Scientists from Lomonosov Moscow State University have created an artificial molecular system to activate certain parts of the genome. The development can find application in gene therapy of hereditary diseases, as well as in biotechnological production and other fundamental areas. The study was supported by a
grant from the Russian Science Foundation (RSF). The results are
published in the journal Cells.
It is known that not all genes contained in DNA are expressed in any organism. The proper functioning of the body depends on the timely activation of the necessary parts of the genome, and the breakdown of epigenetic mechanisms can lead to serious diseases. At the same time, today science is only on the way to creating effective methods for artificial regulation of gene activity that do not require DNA editing.
A new system of this type was proposed by Russian biologists.
We are talking about a molecule — an artificial transcription factor Cre-VP64, which scientists have designed.
Recall that gene transcription is the process of transferring genetic information from DNA to RNA for subsequent protein synthesis.
Transcription factors are called special proteins that control the synthesis of RNA as part of transcription.
As a basis for an artificial molecule, scientists used an inactive viral enzyme Cre-recombinase. In its active form, this enzyme is able to cut DNA fragments at a specific location in the genome.
An inactive Cre-recombinase does not cut the DNA chain, however, it can "find" the desired region of the genome and bind to it. Biologists added a transactivator domain (protein fragment) of VP64 to the recombinase, which is able to activate genes.
The authors of the work tested the obtained method in laboratory conditions. To do this, scientists first artificially introduced the green fluorescent protein gene, as well as several other genes, into tumor cells of the human renal epithelium.

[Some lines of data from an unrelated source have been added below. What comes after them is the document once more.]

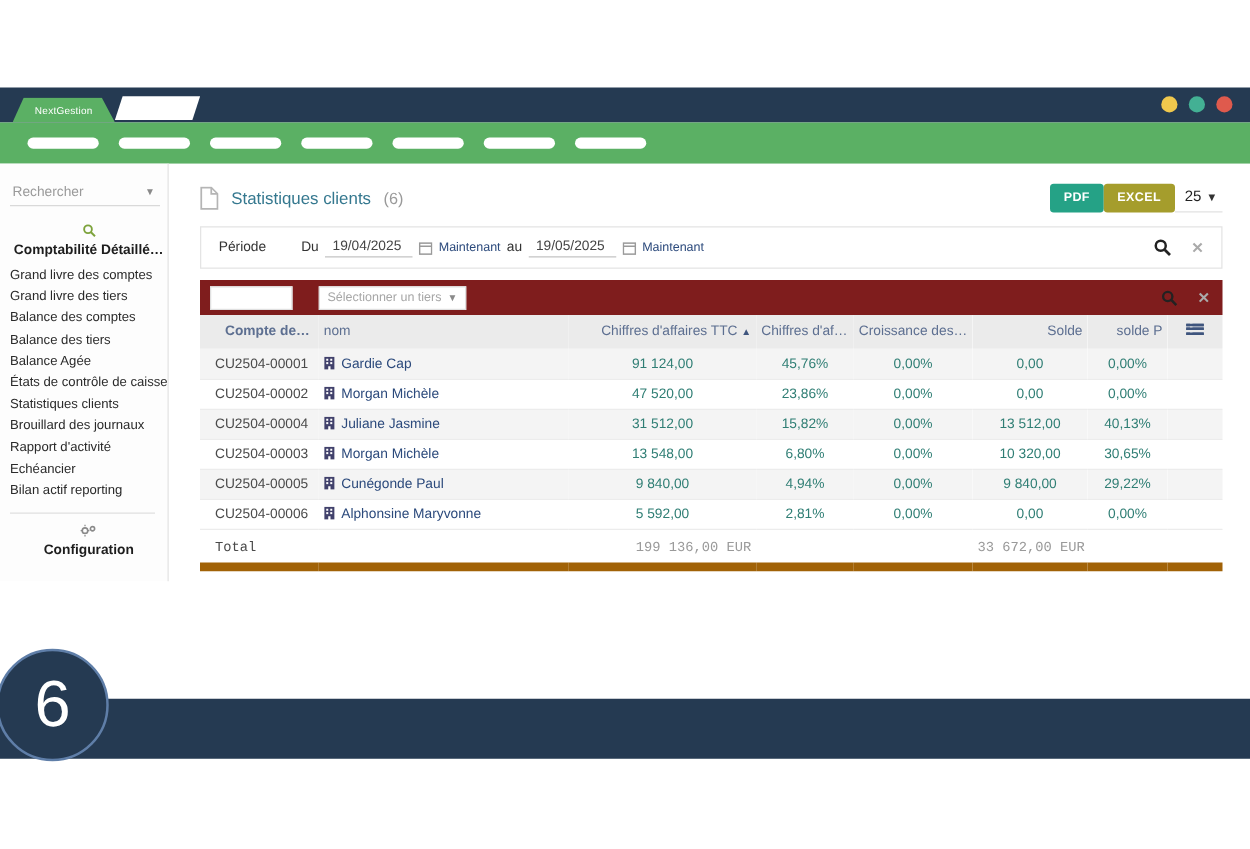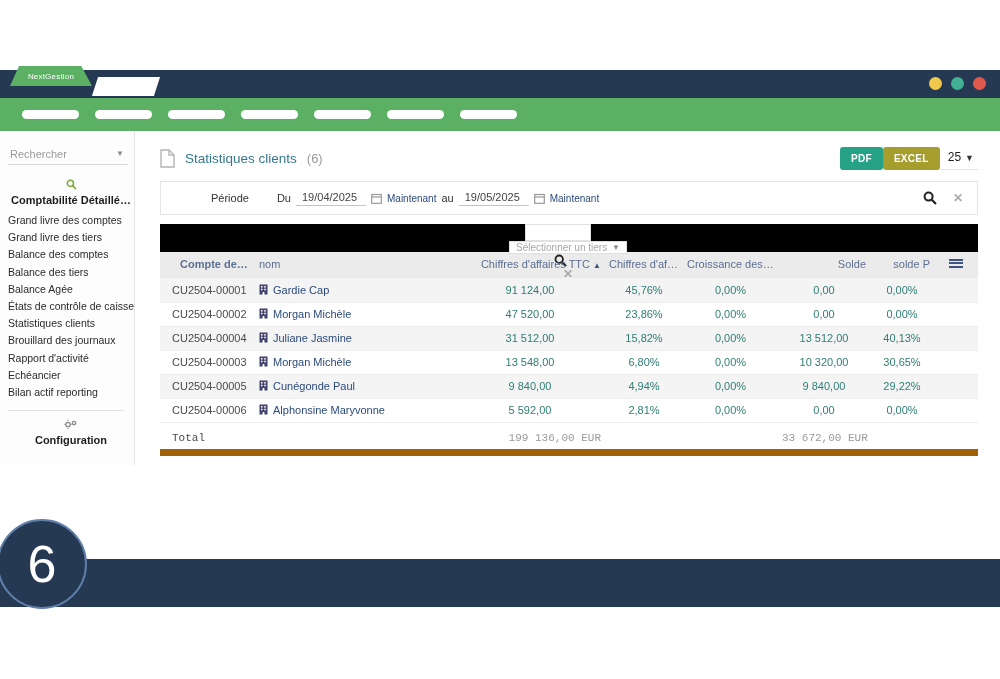--- a/index.html
+++ b/index.html
@@ -1,21 +1,21 @@
 <!DOCTYPE html>
 <html><head>
 <meta charset="utf-8">
 <style>
   * { margin:0; padding:0; box-sizing:border-box; }
   body { font-family:"Liberation Sans", sans-serif; background:#fff; }
   .canvas { position:relative; width:1000px; height:679px; background:#fff; overflow:hidden; margin:0 auto; }
 
   
   .titlebar { position:absolute; top:70px; left:0; width:1000px; height:28px; background:#253a52; }
-  .brand-tab { position:absolute; left:10px; bottom:12px; width:82px; height:20px; background:#5bb064;
+  .brand-tab { position:absolute; left:10px; bottom:0; width:82px; height:20px; background:#5bb064;
     clip-path:polygon(11% 0, 87% 0, 100% 100%, 0 100%); display:flex; align-items:center; justify-content:center; }
   .brand-tab span { color:#fff; font-size:8px; letter-spacing:.2px; }
   .white-tab { position:absolute; left:95px; bottom:2px; width:62px; height:19px; background:#fff; transform:skewX(-18deg); }
   .win-controls { position:absolute; right:14px; top:7px; display:flex; gap:9px; }
   .win-dot { width:13px; height:13px; border-radius:50%; }
 
   
   .navbar { position:absolute; top:98px; left:0; width:1000px; height:33px; background:#5bb064;
     display:flex; align-items:center; padding-left:22px; gap:16px; }
   .nav-pill { width:57px; height:9px; background:#fff; border-radius:5px; }
@@ -43,31 +43,31 @@
   .page-count { color:#9a9a9a; font-size:13px; }
   .ph-right { display:flex; align-items:center; }
   .btn { border:none; color:#fff; font-size:10px; font-weight:bold; padding:6px 11px; border-radius:3px;
     cursor:pointer; font-family:"Liberation Sans", sans-serif; letter-spacing:.3px; }
   .page-size { font-size:12px; color:#222; border-bottom:1px solid #e2e2e2; padding:3px 4px 5px 8px; cursor:pointer; }
   .page-size .caret { font-size:9px; color:#333; margin-left:4px; }
 
   
   .period-box { margin-top:8px; border:1px solid #e4e4e4; height:34px; display:flex; align-items:center;
     padding:0 14px; font-size:11px; color:#333; }
-  .period-label { margin-right:28px;margin-left:36px; }
+  .period-label { margin-right:28px; }
   .p-item { display:flex; align-items:center; gap:5px; }
   .date-input { border-bottom:1px solid #c4c4c4; padding:1px 6px 2px 6px; color:#444; min-width:70px; }
   .now-link { color:#2c4a7c; font-size:10px; cursor:pointer; }
   .spacer { flex:1; }
   .icon-btn { cursor:pointer; display:flex; align-items:center; }
   .x-icon { color:#aaa; font-size:12px; font-weight:bold; cursor:pointer; }
 
   
   .table-card { margin-top:9px; }
-  .filter-bar { background:#000000; height:28px; display:flex; align-items:center; padding:0 10px 0 8px; gap:0;flex-direction:column; }
+  .filter-bar { background:#7f1d1d; height:28px; display:flex; align-items:center; padding:0 10px 0 8px; gap:0; }
   .filter-input { width:66px; height:19px; background:#fff; border:1px solid #e0e0e0; margin-right:21px; }
   .tiers-select { width:118px; height:19px; background:#fff; border:1px solid #e0e0e0; display:flex; align-items:center;
     justify-content:space-between; padding:0 6px; cursor:pointer; }
   .tiers-select .ph { color:#a7a7a7; font-size:10px; white-space:nowrap; overflow:hidden; }
 
   table { width:100%; border-collapse:collapse; table-layout:fixed; font-size:11px; }
   thead tr { background:#ebebeb; }
   th { font-weight:normal; color:#5d6f91; padding:5px 4px 7px 4px; white-space:nowrap; overflow:hidden;
     text-overflow:ellipsis; text-align:left; }
   th.r, td.r { text-align:right; }

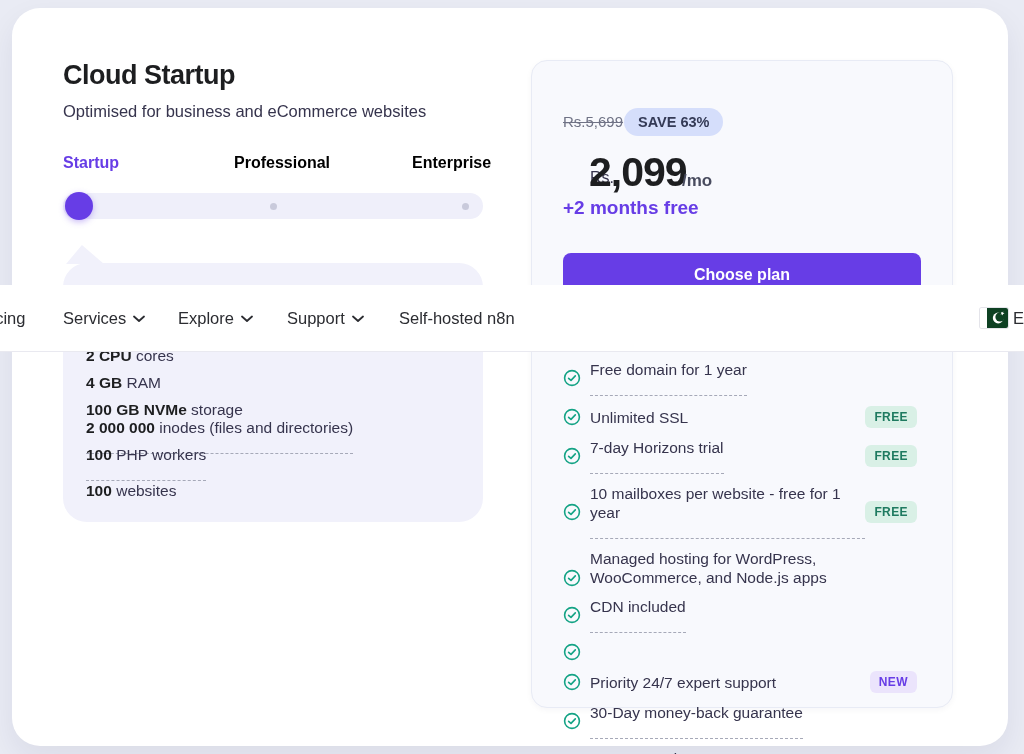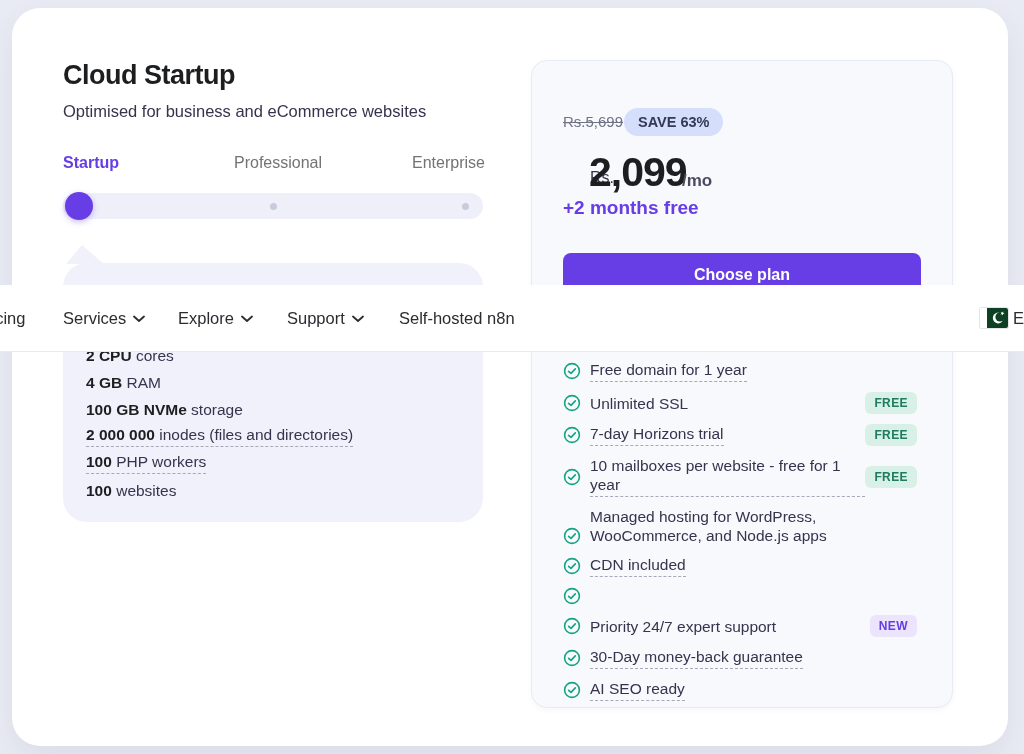--- a/index.html
+++ b/index.html
@@ -18,21 +18,21 @@
   
   .title {
     position:absolute; left:63px; top:60px;
     font-size:27px; font-weight:700; letter-spacing:-0.5px; color:#1d1e20;
   }
   .subtitle {
     position:absolute; left:63px; top:102px;
     font-size:16.5px; color:#36344d;
   }
   
-  .tab { position:absolute; top:154px; font-size:16px; color:#737373; cursor:pointer; }
+  .tab { position:absolute; top:154px; font-size:16px; color:#000000; cursor:pointer;font-weight:bold; }
   .tab.active { color:var(--accent,#673de6); font-weight:700; }
   .tab-startup { left:63px; }
   .tab-professional { left:234px; }
   .tab-enterprise { left:412px; }
   .slider-track {
     position:absolute; left:63px; top:193px; width:420px; height:26px;
     border-radius:13px; background:#efeffa;
   }
   .slider-thumb {
     position:absolute; left:65px; top:192px; width:28px; height:28px;
@@ -51,21 +51,21 @@
   }
   .specs-pointer {
     position:absolute; left:66px; top:245px; width:38px; height:19px;
     background:#f1f1fb;
     clip-path:polygon(42% 0, 0 100%, 100% 100%);
   }
   .specs-list { position:absolute; left:86px; top:342px; }
   .spec-row { height:27px; display:flex; align-items:center; font-size:15.5px; color:#36344d; }
   .spec-row b { color:#1d1e20; font-weight:700; }
   .spec-text { display:inline-block; }
-  .dashed { border-bottom:1px dashed #a6a9b8; padding-bottom:2px; }
+  .dashed { border-bottom:1px dashed #a6a9b8; padding-bottom:16px; }
   
   .plan-card {
     position:absolute; left:531px; top:60px; width:422px; height:648px;
     background:#f8f9fd; border:1px solid #e8ebf5; border-radius:16px;
     box-shadow:0 2px 6px rgba(30,30,80,0.04);
   }
   .old-price {
     position:absolute; left:563px; top:113px;
     font-size:15px; color:#6f7285; text-decoration:line-through;
   }

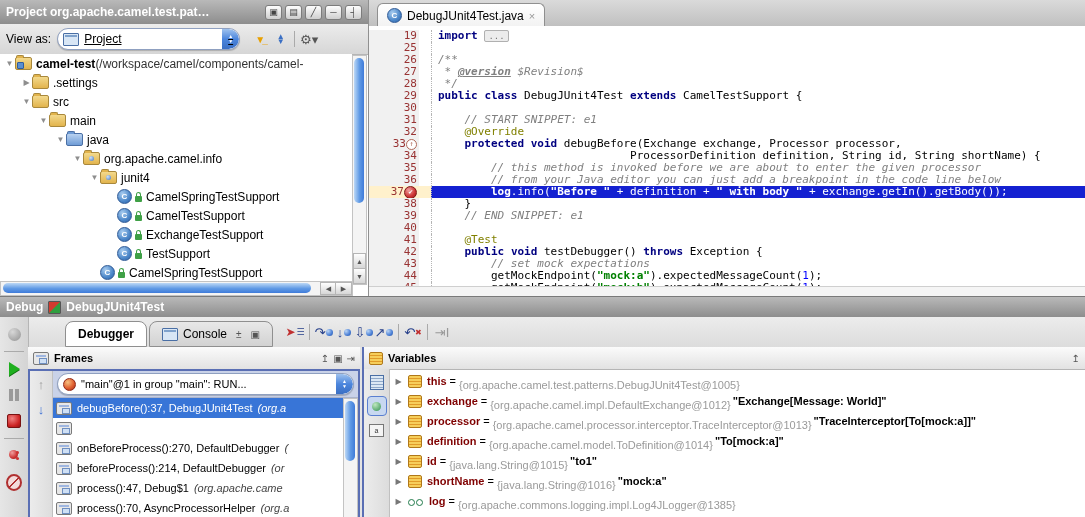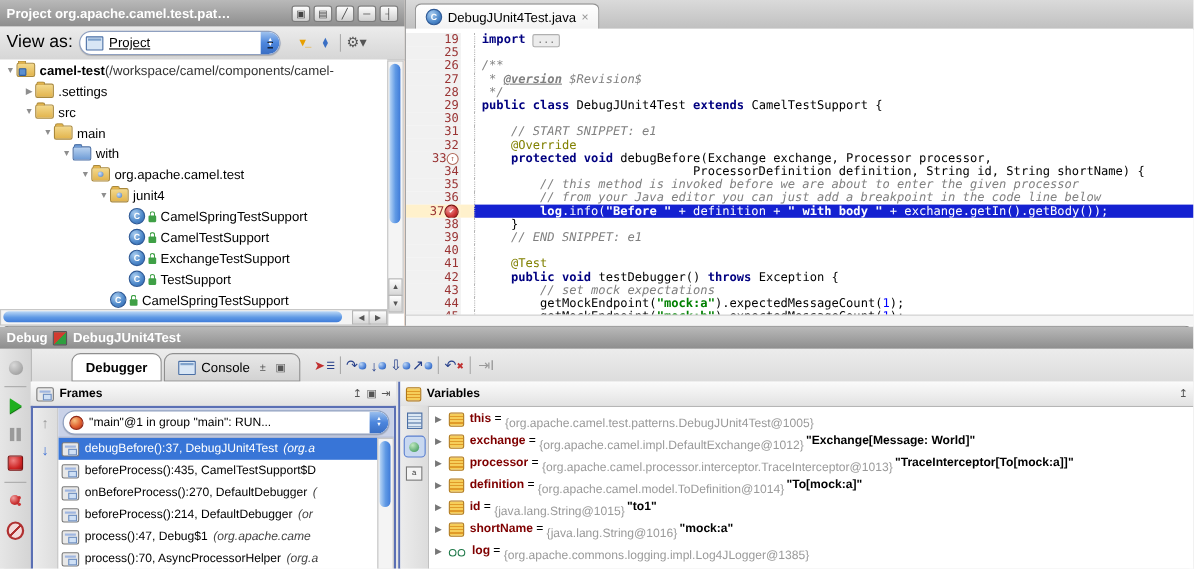--- a/index.html
+++ b/index.html
@@ -78,21 +78,21 @@
   .seg-str{color:#008000;font-weight:bold;}
   .seg-num{color:#0000ff;}
   .seg-fold{background:#ececec;border:1px solid #b0b0b0;color:#777;border-radius:2px;padding:0 3px;font-size:9px;}
   .seg-xb{font-weight:bold;}
   .bp{width:11px;height:11px;border-radius:50%;background:radial-gradient(circle at 35% 30%,#f0a0a0,#cc3333 60%,#8f1a1a);
       border:1px solid #7d1616;color:#fff;font-size:7px;display:inline-flex;align-items:center;justify-content:center;}
   .ovr{width:9px;height:9px;border-radius:50%;border:1px solid #b06a5a;color:#b06a5a;font-size:7px;line-height:8px;
       display:inline-flex;align-items:center;justify-content:center;background:#fff;}
   #ehscroll{position:absolute;left:0;bottom:0;right:0;height:9px;background:#f5f5f5;border-top:1px solid #cfcfcf;}
   
-  #debug{position:absolute;left:0;top:296px;width:1085px;height:221px;background:#e4e4e4;border-top:1px solid #7a7a7a;border-radius:8px;}
+  #debug{position:absolute;left:0;top:296px;width:1085px;height:221px;background:#e4e4e4;border-top:1px solid #7a7a7a;}
   #dbg-tabrow{position:absolute;left:28px;top:20px;right:0;height:30px;background:linear-gradient(#ececec,#dcdcdc);
       display:flex;align-items:flex-end;padding-left:4px;}
   .dtab{display:flex;align-items:center;gap:5px;height:24px;padding:0 12px;margin-right:2px;font-size:12px;
       border:1px solid #8f8f8f;border-radius:8px 8px 0 0;background:linear-gradient(#e8e8e8,#d2d2d2);}
   .dtab.active{background:#fff;font-weight:bold;margin-left:33px;}
   #dbg-toolbar{display:flex;align-items:center;margin-left:10px;height:30px;}
   #dbg-strip{position:absolute;left:0;top:20px;width:28px;bottom:0;background:linear-gradient(90deg,#e6e6e6,#d4d4d4);
       border-right:1px solid #b5b5b5;display:flex;flex-direction:column;align-items:center;padding-top:4px;}
   #dbg-strip .sico{margin:5px 0;}
   .hsep{width:20px;height:1px;background:#aaa;margin:4px 0;}
@@ -166,21 +166,21 @@
   <div class="abs" style="left:0;top:0;width:368px;height:296px;border-right:1px solid #f97316;background:#fff;">
     <div class="titlebar abs" style="left:0;top:0;right:0;height:24px;font-size:12px;">
       <span style="overflow:hidden;white-space:nowrap;flex:1;">Project org.apache.camel.test.pat…</span>
       <span class="wbtn">▣</span>
       <span class="wbtn">▤</span>
       <span class="wbtn">╱</span>
       <span class="wbtn">─</span>
       <span class="wbtn">┤</span>
     </div>
     <div class="abs" style="left:0;top:24px;right:0;height:30px;background:linear-gradient(#ececec,#d6d6d6);border-bottom:1px solid #b5b5b5;display:flex;align-items:center;padding:0 6px;">
-      <span style="font-size:16px;margin-right:6px;">View as:</span>
+      <span style="font-size:12px;margin-right:6px;">View as:</span>
       <div class="combo" style="width:176px;text-decoration:underline;">
         <span class="ic-console" style="margin-right:5px;"></span>
         <span style="font-size:12px;">Project</span>
         <span class="stepper">
             <span>▲</span>
             <span>▼</span>
           </span>
       </div>
       <span class="tico ic-expandall" style="margin-left:10px;">▼̲</span>
       <span class="tico ic-collapseall" style="display:inline-flex;flex-direction:column;line-height:5px;">
@@ -213,27 +213,27 @@
         <div class="tree-row">
           <span style="width: 38px;"></span>
           <span class="arrow">▼</span>
           <span class="ic-folder-open"></span>
           <span class="tlabel">main</span>
         </div>
         <div class="tree-row">
           <span style="width: 55px;"></span>
           <span class="arrow">▼</span>
           <span class="ic-source-folder"></span>
-          <span class="tlabel">with</span>
+          <span class="tlabel">java</span>
         </div>
         <div class="tree-row">
           <span style="width: 72px;"></span>
           <span class="arrow">▼</span>
           <span class="ic-package"></span>
-          <span class="tlabel">org.apache.camel.test</span>
+          <span class="tlabel">org.apache.camel.info</span>
         </div>
         <div class="tree-row">
           <span style="width: 89px;"></span>
           <span class="arrow">▼</span>
           <span class="ic-package"></span>
           <span class="tlabel">junit4</span>
         </div>
         <div class="tree-row">
           <span style="width: 106px;"></span>
           <span class="arrow"></span>
@@ -400,21 +400,20 @@
             </div>
           </div>
           <div id="fr-list">
               <div class="frame-row sel">
                 <span class="ic-frames"></span>
                 <span>debugBefore():37, DebugJUnit4Test </span>
                 <span class="pkg">(org.a</span>
               </div>
               <div class="frame-row">
                 <span class="ic-frames"></span>
-                <span>beforeProcess():435, CamelTestSupport$D</span>
               </div>
               <div class="frame-row">
                 <span class="ic-frames"></span>
                 <span>onBeforeProcess():270, DefaultDebugger </span>
                 <span class="pkg">(</span>
               </div>
               <div class="frame-row">
                 <span class="ic-frames"></span>
                 <span>beforeProcess():214, DefaultDebugger </span>
                 <span class="pkg">(or</span>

The introduced genes were then activated using the Cre-VP64 molecule. Soon, the tumor cells began to glow — this was the result of the activation of the fluorescent protein gene.
The rest of the genes introduced into the cells also became active, which was found out by a sharp increase in the amount of RNA on the studied DNA sequences of the cells.
According to the authors of the study, they were able to confirm that the development can be used to activate various genes.
“The system we proposed allows us to control the desired gene and, if necessary, increase its activity hundreds of times without affecting the work of other DNA sequences in the cell. This will help improve the efficiency of genome editing methods, and can also be used in gene therapy and biotechnological production. In the future, we plan to improve our development in order to make it more convenient for large-scale use,” said Maxim Karagyaur, Candidate of Biological Sciences, Senior Researcher at the Institute of Regenerative Medicine of the Moscow State University Scientific and Educational Center.
Recall that in 2019, Canadian scientists have already used an artificial gene activator on laboratory animals.
The experiment was successful — the researchers were able to increase the expression of the desired gene and cure mice of muscular dystrophy.
However, in this case, not Cre recombinase was used, but an inactive dCas9 protein, which the scientists also connected to the VP64 domain.